A proprietária Maria da Paz e seu filho, Clodoaldo Ferreira da Silva, foram oficialmente comunicados da desapropriação em 20 de março deste ano. A medida foi determinada pela Justiça após a Agência Goiana de Infraestrutura e Transportes (Goinfra) depositar em juízo R$ 550,1 mil, montante definido com base em diversos laudos elaborados por engenheiros e peritos especializados.
A área desapropriada possui nove hectares. Levantamentos do mercado imobiliário rural apontam que propriedades com características semelhantes na região de Catalão são negociadas entre R$ 20 mil e R$ 40 mil por hectare.
A indenização depositada pelo Estado equivale a cerca de R$ 61 mil por hectare, valor acima da média praticada no mercado local. Ainda assim, a família, que possui ligação com o presidente da Cooperativa Agropecuária de Catalão (Coacal), Wender Antônio, conhecido por sua atuação em movimentos sem-terra, sustenta que a compensação é insuficiente.
Por meio de ação judicial, os proprietários passaram a reivindicar R$ 5,8 milhões pela área. O valor corresponde a aproximadamente R$ 644 mil por hectare, mais de dez vezes acima dos preços observados no mercado rural da região. A diferença entre a avaliação técnica e a quantia pleiteada transformou o caso em uma disputa judicial sobre o valor da indenização.

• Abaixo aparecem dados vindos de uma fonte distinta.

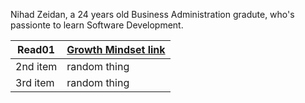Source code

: Nihad Zeidan, a 24 years old Business Administration gradute, who's passionte to learn Software Development.



Read01 | [Growth Mindset link](https://nihadzeidan.github.io/reading-notes/read01)
---------- | ---------
2nd item | random thing
3rd item | random thing 
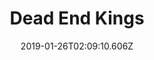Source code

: ---
title: Dead End Kings
artist: Katatonia
date: 2019-01-26T02:09:10.606Z
cover: /upload/e363b405b4b4d259ddbecf01c516ae6c.1000x1000x1.jpg
styles:
  - Progressive Rock
  - Progressive Metal
links:
  spotify: https://play.spotify.com/album/0Rm1Q7jINtrkDbfXfqnlYg
  youtube: https://music.youtube.com/playlist?list=OLAK5uy_kES9gUWsxL9Vv2oJyuTtQeqDk1RrnCLi0
  applemusic: https://music.apple.com/us/album/dead-end-kings-deluxe-edition/675838299?uo=4
  soundcloud: ""
  bandcamp: ""
  deezer: https://www.deezer.com/album/5317491
---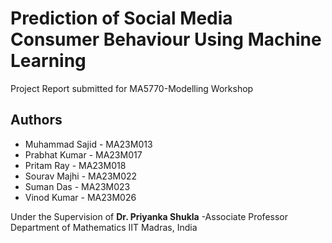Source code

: # Prediction of Social Media Consumer Behaviour Using Machine Learning

Project Report submitted for MA5770-Modelling Workshop

## Authors
- Muhammad Sajid - MA23M013
- Prabhat Kumar - MA23M017
- Pritam Ray - MA23M018
- Sourav Majhi - MA23M022
- Suman Das - MA23M023
- Vinod Kumar - MA23M026

Under the Supervision of
**Dr. Priyanka Shukla**
-Associate Professor
Department of Mathematics
IIT Madras, India
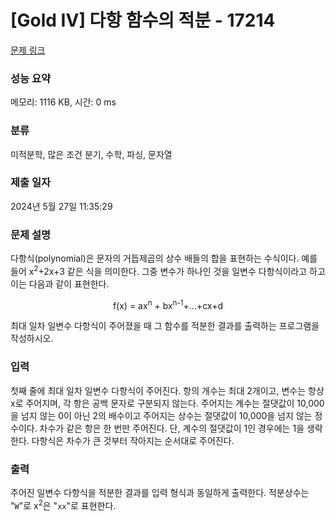 # [Gold IV] 다항 함수의 적분 - 17214 

[문제 링크](https://www.acmicpc.net/problem/17214) 

### 성능 요약

메모리: 1116 KB, 시간: 0 ms

### 분류

미적분학, 많은 조건 분기, 수학, 파싱, 문자열

### 제출 일자

2024년 5월 27일 11:35:29

### 문제 설명

<p>다항식(polynomial)은 문자의 거듭제곱의 상수 배들의 합을 표현하는 수식이다. 예를 들어 x<sup>2</sup>+2x+3 같은 식을 의미한다. 그중 변수가 하나인 것을 일변수 다항식이라고 하고 이는 다음과 같이 표현한다.</p>

<p style="text-align: center;">f(x) = ax<sup>n</sup> + bx<sup>n-1</sup>+...+cx+d</p>

<p>최대 일차 일변수 다항식이 주어졌을 때 그 함수를 적분한 결과를 출력하는 프로그램을 작성하시오.</p>

### 입력 

 <p>첫째 줄에 최대 일차 일변수 다항식이 주어진다. 항의 개수는 최대 2개이고, 변수는 항상 x로 주어지며, 각 항은 공백 문자로 구분되지 않는다. 주어지는 계수는 절댓값이 10,000을 넘지 않는 0이 아닌 2의 배수이고 주어지는 상수는 절댓값이 10,000을 넘지 않는 정수이다. 차수가 같은 항은 한 번만 주어진다. 단, 계수의 절댓값이 1인 경우에는 1을 생략한다. 다항식은 차수가 큰 것부터 작아지는 순서대로 주어진다.</p>

### 출력 

 <p>주어진 일변수 다항식을 적분한 결과를 입력 형식과 동일하게 출력한다. 적분상수는 "<code>W</code>"로 x<sup>2</sup>은 "<code>xx</code>"로 표현한다.</p>

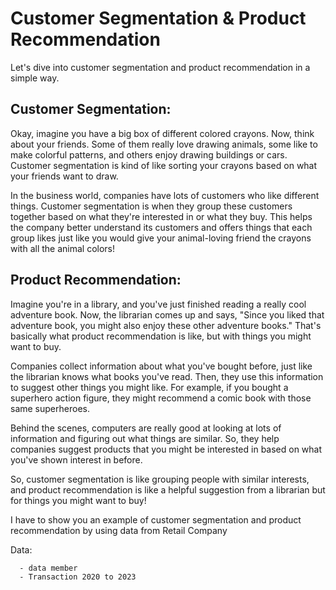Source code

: # Customer Segmentation & Product Recommendation

Let's dive into customer segmentation and product recommendation in a simple way.

## **Customer Segmentation:**
Okay, imagine you have a big box of different colored crayons. Now, think about your friends. Some of them really love drawing animals, some like to make colorful patterns, and others enjoy drawing buildings or cars. Customer segmentation is kind of like sorting your crayons based on what your friends want to draw.

In the business world, companies have lots of customers who like different things. Customer segmentation is when they group these customers together based on what they're interested in or what they buy. This helps the company better understand its customers and offers things that each group likes just like you would give your animal-loving friend the crayons with all the animal colors!

## **Product Recommendation:**
Imagine you're in a library, and you've just finished reading a really cool adventure book. Now, the librarian comes up and says, "Since you liked that adventure book, you might also enjoy these other adventure books." That's basically what product recommendation is like, but with things you might want to buy.

Companies collect information about what you've bought before, just like the librarian knows what books you've read. Then, they use this information to suggest other things you might like. For example, if you bought a superhero action figure, they might recommend a comic book with those same superheroes.

Behind the scenes, computers are really good at looking at lots of information and figuring out what things are similar. So, they help companies suggest products that you might be interested in based on what you've shown interest in before.

So, customer segmentation is like grouping people with similar interests, and product recommendation is like a helpful suggestion from a librarian but for things you might want to buy!

I have to show you an example of customer segmentation and product recommendation by using data from Retail Company

Data: 

      - data member
      - Transaction 2020 to 2023
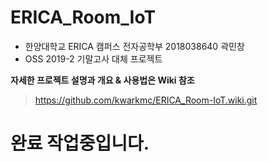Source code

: # ERICA_Room_IoT  

* 한양대학교 ERICA 캠퍼스 전자공학부 2018038640 곽민창  
* OSS 2019-2 기말고사 대체 프로젝트

**자세한 프로젝트 설명과 개요 & 사용법은 Wiki 참조**
> https://github.com/kwarkmc/ERICA_Room-IoT.wiki.git

# 완료 작업중입니다.
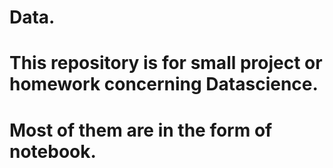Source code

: # Data.
# This repository is for small project or homework concerning Datascience.
# Most of them are in the form of notebook.
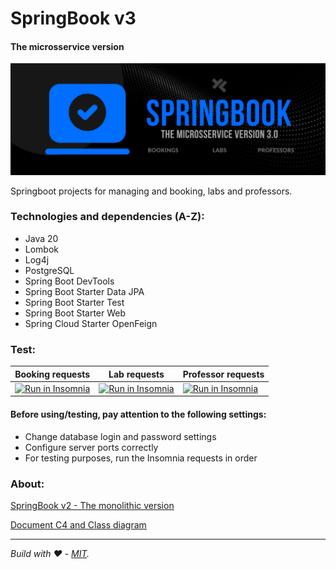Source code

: 
# SpringBook v3
#### The microsservice version

![banner](https://github.com/OseiasYC/SpringBook-v3/blob/main/banner.png)

Springboot projects for managing and booking, labs and professors.

### Technologies and dependencies (A-Z):
* Java 20
* Lombok
* Log4j
* PostgreSQL
* Spring Boot DevTools
* Spring Boot Starter Data JPA
* Spring Boot Starter Test
* Spring Boot Starter Web
* Spring Cloud Starter OpenFeign

### Test:
| Booking requests | Lab requests | Professor requests |
|---|---|---|
| [![Run in Insomnia](https://insomnia.rest/images/run.svg)](https://insomnia.rest/run/?label=Booking%20requests%20http&uri=https%3A%2F%2Fraw.githubusercontent.com%2FOseiasYC%2FSpringBook-v3%2Fmain%2Fbooking-service%2Fhttp-booking-service-insomnia.json) | [![Run in Insomnia](https://insomnia.rest/images/run.svg)](https://insomnia.rest/run/?label=Lab%20requests%20http&uri=https%3A%2F%2Fraw.githubusercontent.com%2FOseiasYC%2FSpringBook-v3%2Fmain%2Flab-service%2Fhttp-lab-service-insomnia.json) | [![Run in Insomnia](https://insomnia.rest/images/run.svg)](https://insomnia.rest/run/?label=Professor%20requests%20http&uri=https%3A%2F%2Fraw.githubusercontent.com%2FOseiasYC%2FSpringBook-v3%2Fmain%2Fprofessor-service%2Fhttp-professor-service-insomnia.json) |

#### Before using/testing, pay attention to the following settings:
  - Change database login and password settings
  - Configure server ports correctly
  - For testing purposes, run the Insomnia requests in order

### About:
[SpringBook v2 - The monolithic version](https://github.com/OseiasYC/SpringBook/tree/main)

[Document C4 and Class diagram](#)

---
 _Build with ❤️ - [MIT](https://github.com/OseiasYC/SpringBook-v3/blob/main/LICENSE)._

Com o depósito realizado e a posse autorizada pela Justiça, a Goinfra já tinha autorização para ocupar a área mais de dois meses antes da chegada das máquinas ao local. Dessa forma, o avanço das obras ocorreu dentro dos procedimentos previstos para desapropriações destinadas a empreendimentos de interesse público.
A duplicação da GO-330 exigiu a desapropriação de 46 propriedades ao longo do trecho. A grande maioria dos proprietários aceitou os acordos propostos pelo Estado e já recebeu as indenizações. Os poucos casos remanescentes seguem em negociação ou discussão judicial.
Considerada uma das obras de infraestrutura mais aguardadas do Sudeste Goiano, a duplicação da GO-330 deve ampliar a segurança viária, reduzir custos logísticos e impulsionar o desenvolvimento econômico de Catalão, Ipameri e municípios vizinhos. Com a chegada do período de estiagem, as condições para execução dos serviços se tornam mais favoráveis, permitindo a aceleração dos trabalhos nos próximos meses.